La centrale la plus vieille de France dispose de deux réacteurs de 900 MW chacun. Théoriquement, elle a donc une puissance de 1800 MW. Mais comme les éoliennes, une centrale ne produit pas à 100% tout le temps. «Le parc nucléaire français a produit 379,1 TWh en 2017, pour une capacité de 63 GW. Les centrales ont donc fonctionné en moyenne 6005 heures en équivalent heures pleines, un facteur de capacité de 69%», nuance Cédric Philibert. Ainsi, la centrale de Fessenheim a produit ces dernières années 10,8 TWh.

Pour calculer le nombre d’éoliennes nécessaires pour compenser cette production, il faut d’abord savoir de quelles éoliennes on parle. Les éoliennes ont en effet une puissance variable. Selon EDF, les éoliennes ont une puissance moyenne de 3MW. Retenons cette valeur. Il faut aussi tenir compte du facteur de capacité de 21% obtenu ci-dessus. En partant de ces données, on aboutit à ce résultat : il faudrait 1951 éoliennes (ayant une puissance de 3MW, et fonctionnant à plein 21% du temps) pour produire en une année autant d’énergie que la centrale (10,8 TWh).

On arrive ainsi à un nombre d’éoliennes deux fois plus important que ce que disait Paul Neau. Explication : ce dernier a basé ses calculs sur la seule année 2017, pendant laquelle la centrale a produit seulement 5,7 TWh, soit presque deux fois mois que sa production moyenne des dernières années. C’est ainsi qu’on arrive (presque) à son chiffre de 900 éoliennes.

Paul Neau précise même dans son tweet que si on prend des éoliennes offshore, dont le facteur de capacité et la puissance sont plus importants que les éoliennes terrestres (40% et 6MW), les données changent. Il ne faudrait plus «que» 514 éoliennes offshore pour compenser pour compenser les 10,8 TWh habituellement produits par Fessenheim, et 271 pour compenser les 5,7 TWh produits en 2017. Notons toutefois qu’il n’existe pas encore d’éolienne offshore, les premières devant être installées à Saint-Nazaire.

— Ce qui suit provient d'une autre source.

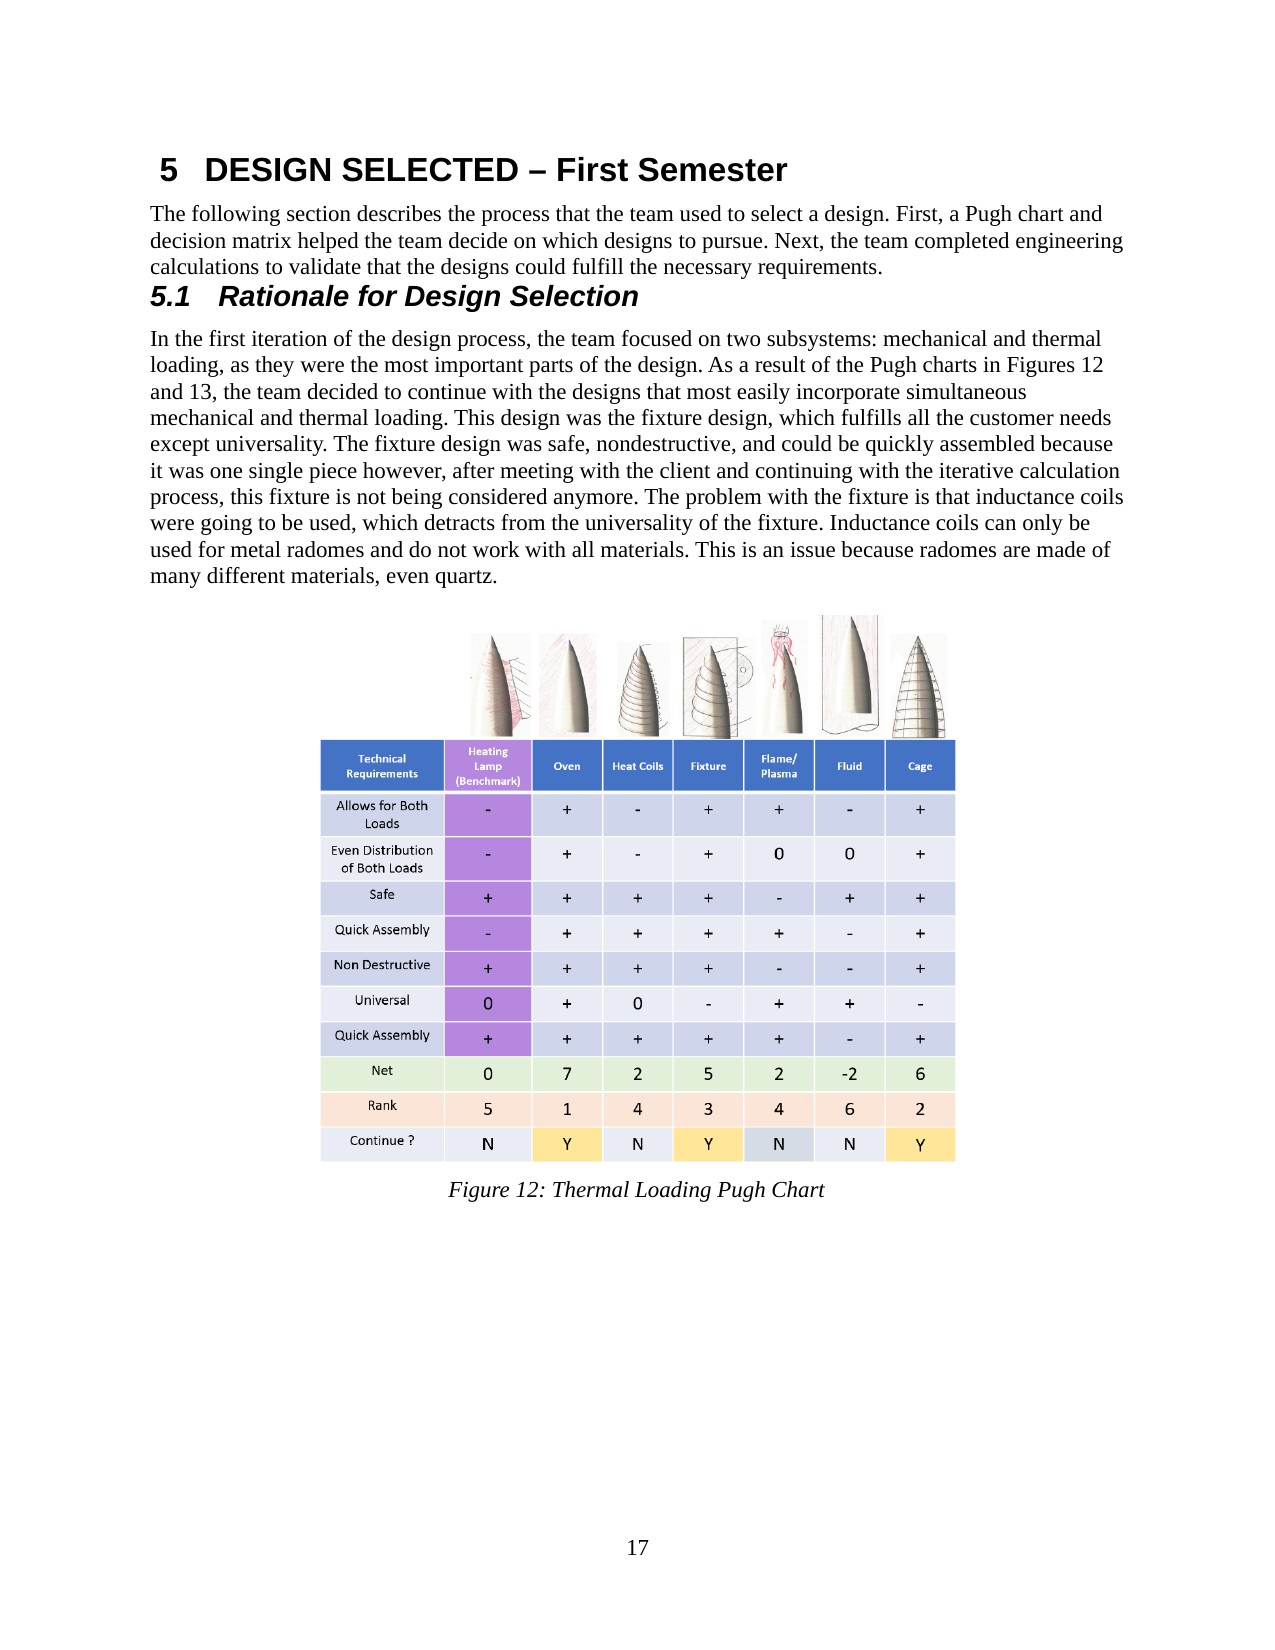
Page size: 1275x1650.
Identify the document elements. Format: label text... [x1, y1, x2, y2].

text The following section describes the process that the team used to select a design. First, a Pugh chart and decision matrix helped the team decide on which designs to pursue. Next, the team completed engineering calculations to validate that the designs could fulfill the necessary requirements. [150, 200, 1125, 279]
text Figure 12: Thermal Loading Pugh Chart [150, 1176, 1125, 1203]
picture [309, 615, 966, 1164]
subtitle DESIGN SELECTED – First Semester [159, 150, 1125, 188]
text In the first iteration of the design process, the team focused on two subsystems: mechanical and thermal loading, as they were the most important parts of the design. As a result of the Pugh charts in Figures 12 and 13, the team decided to continue with the designs that most easily incorporate simultaneous mechanical and thermal loading. This design was the fixture design, which fulfills all the customer needs except universality. The fixture design was safe, nondestructive, and could be quickly assembled because it was one single piece however, after meeting with the client and continuing with the iterative calculation process, this fixture is not being considered anymore. The problem with the fixture is that inductance coils were going to be used, which detracts from the universality of the fixture. Inductance coils can only be used for metal radomes and do not work with all materials. This is an issue because radomes are made of many different materials, even quartz. [150, 325, 1125, 588]
subtitle Rationale for Design Selection [150, 279, 1125, 313]
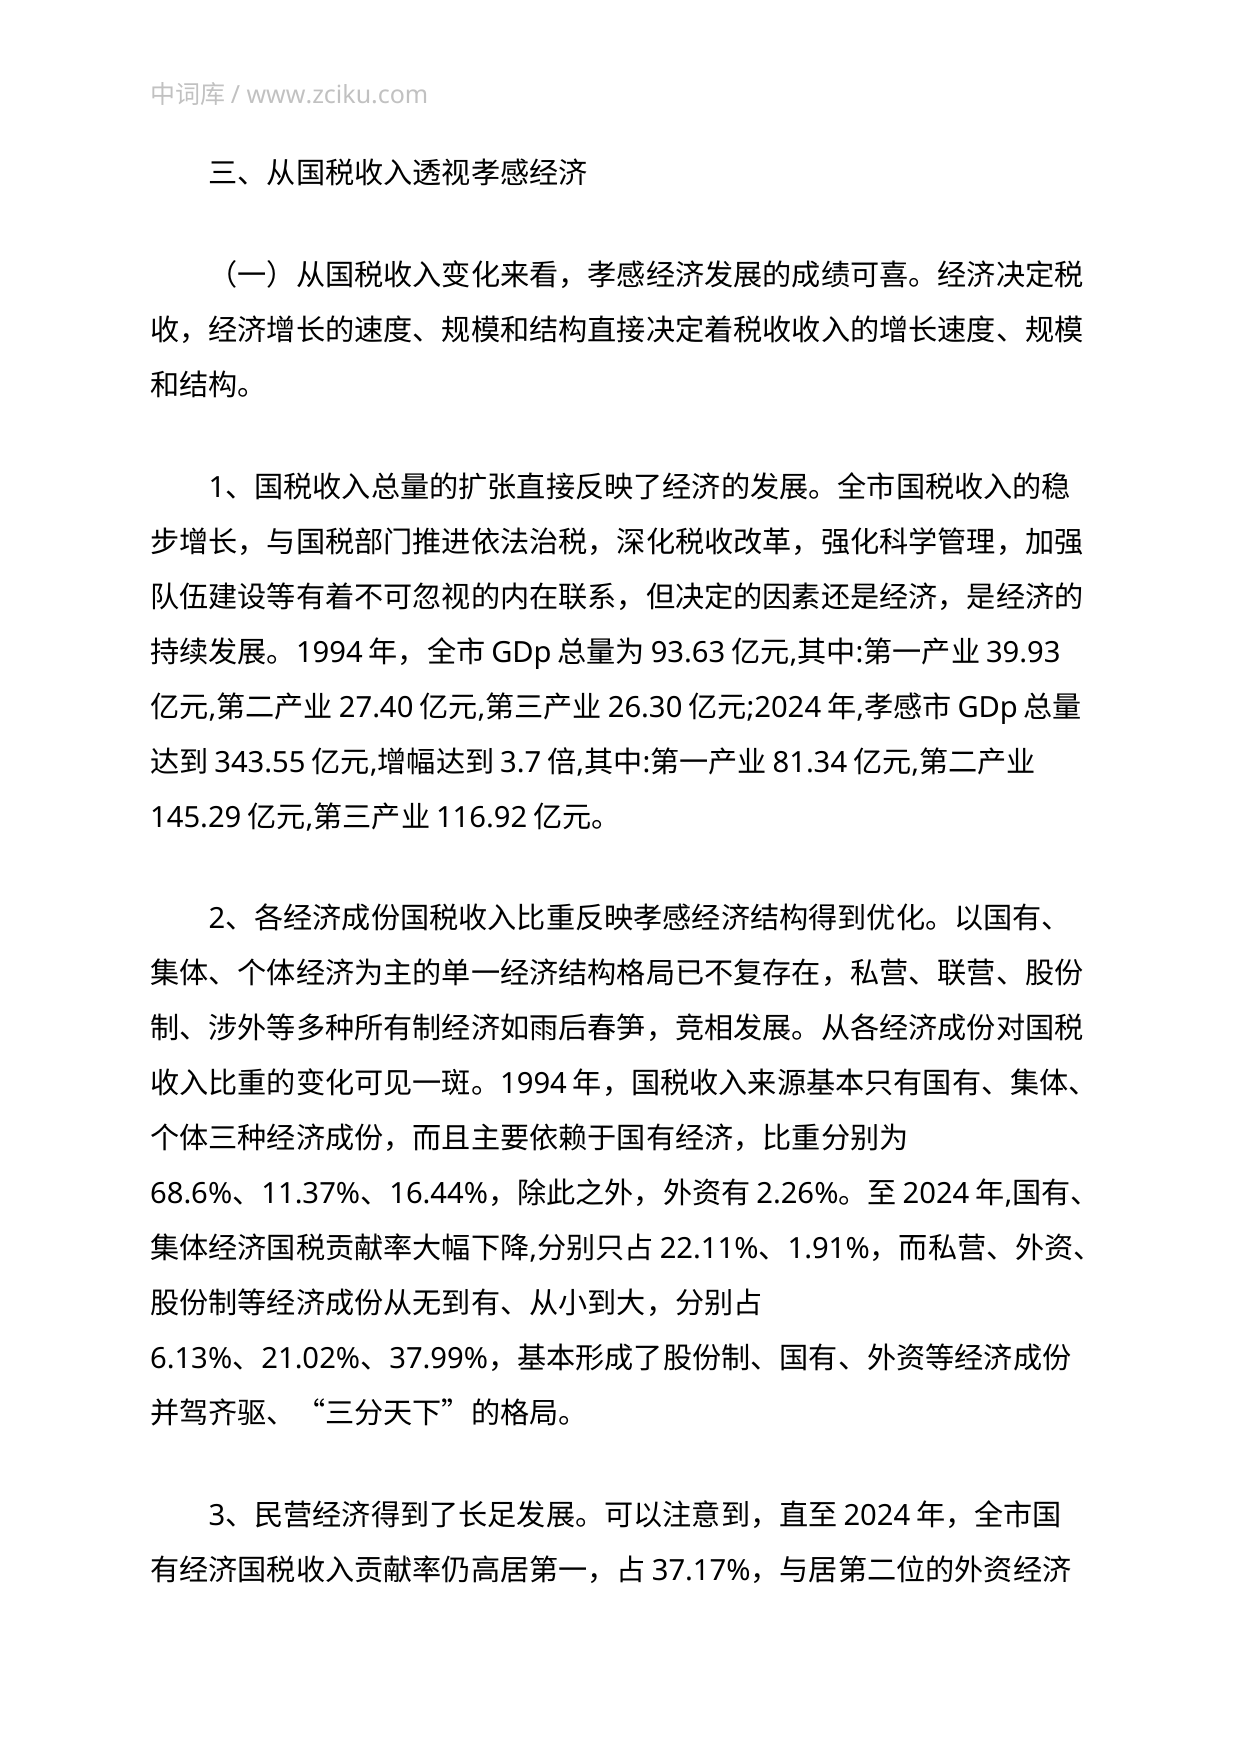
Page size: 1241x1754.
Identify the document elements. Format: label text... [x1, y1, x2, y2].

En revanche, ces calculs ne valent plus si on parle du Blayais comme l’avait corrigé EDF. La centrale a en effet une puissance deux fois plus importante que celle de Fessenheim, puisqu’elle dispose de 4 réacteurs de 900 MW chacun. Sa production en 2016 était de 24TWh. Pour la compenser, il faudrait cette fois 4333 éoliennes terrestres ayant une puissance de 3MWh. Même là, on est loin des 7000 évoqués par EDF.

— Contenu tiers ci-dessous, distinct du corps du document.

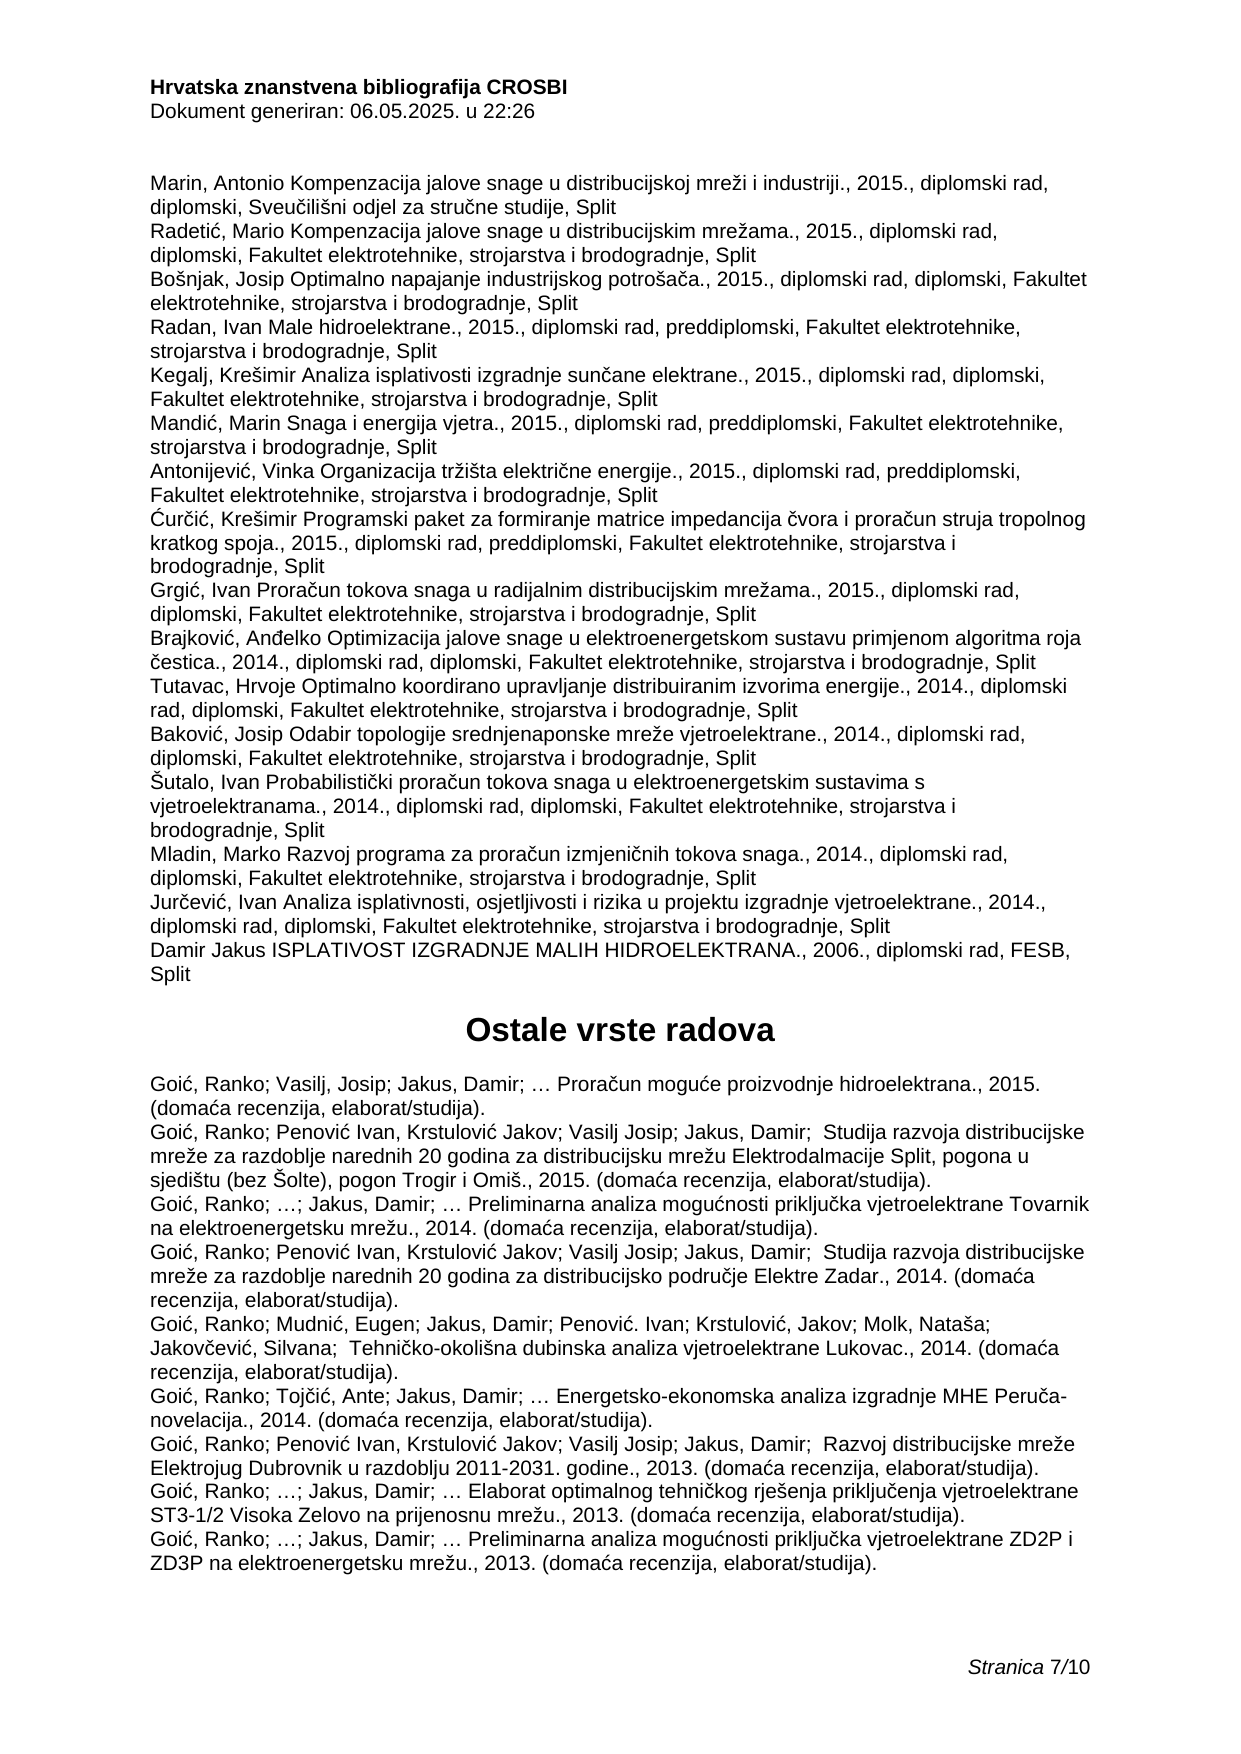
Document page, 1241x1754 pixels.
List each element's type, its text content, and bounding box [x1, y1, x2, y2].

Comparaison par puissance disponible

EDF est en revanche moins dans l’erreur si on regarde un autre indicateur, celui de la puissance disponible – et en particulier de la puissance disponible aux heures de pointe. Dans le jargon, on appelle cela le «crédit de capacité», qui correspond à la «puissance ferme» (appelable à volonté) que peut remplacer une installation renouvelable nouvelle sans risque de défaillance du réseau.

Ce «crédit de capacité» est calculé en prenant notamment en compte le caractère aléatoire de l’éolien, mais aussi sa flexibilité (une éolienne est moins rigide à remettre en route qu’une centrale, que l’on n’arrête pas du jour au lendemain).

Or, on considère que le crédit de capacité (qui diminue au fur et à mesure du taux de pénétration de l’éolien) est de 10%. Ce qui signifie que 3MW d’éolien permettent de remplacer seulement 300kW de puissance ferme.

On estime, par comparaison, que le crédit de capacité du nucléaire est autour de 70%, explique Cédric Philibert.

Pour remplacer une centrale de 1800 MW fonctionnant «normalement», en tenant compte des crédits de capacité respectifs de l’éolien et du nucléaire, il faudrait un peu plus de 4000 éoliennes d’une puissance moyenne (3MW).

En résumé, les partisans du renouvelable choisissent d'effectuer la comparaison en regardant la production des éoliennes et des centrales, alors que les autres choisissent de comparer la puissance disponible.